» Request
Please print every line of the listing below unchanged, but leave out the pictures.

» Entries provided
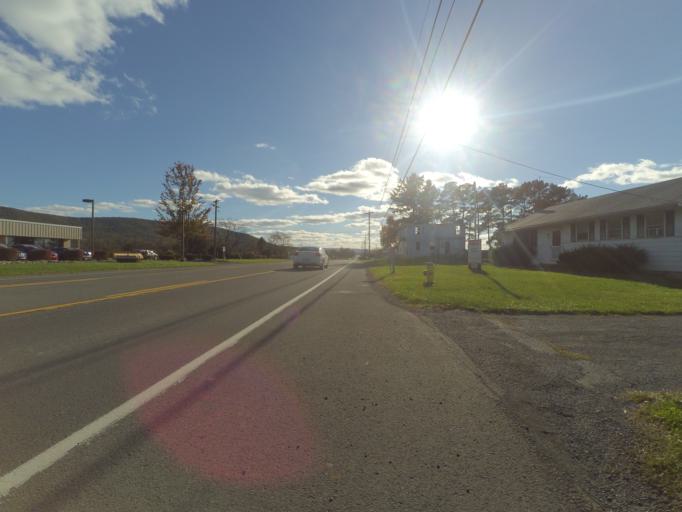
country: US
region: Pennsylvania
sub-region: Centre County
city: Houserville
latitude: 40.8440
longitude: -77.7951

» Result of the task
country: US
region: Pennsylvania
sub-region: Centre County
city: Houserville
latitude: 40.8440
longitude: -77.7951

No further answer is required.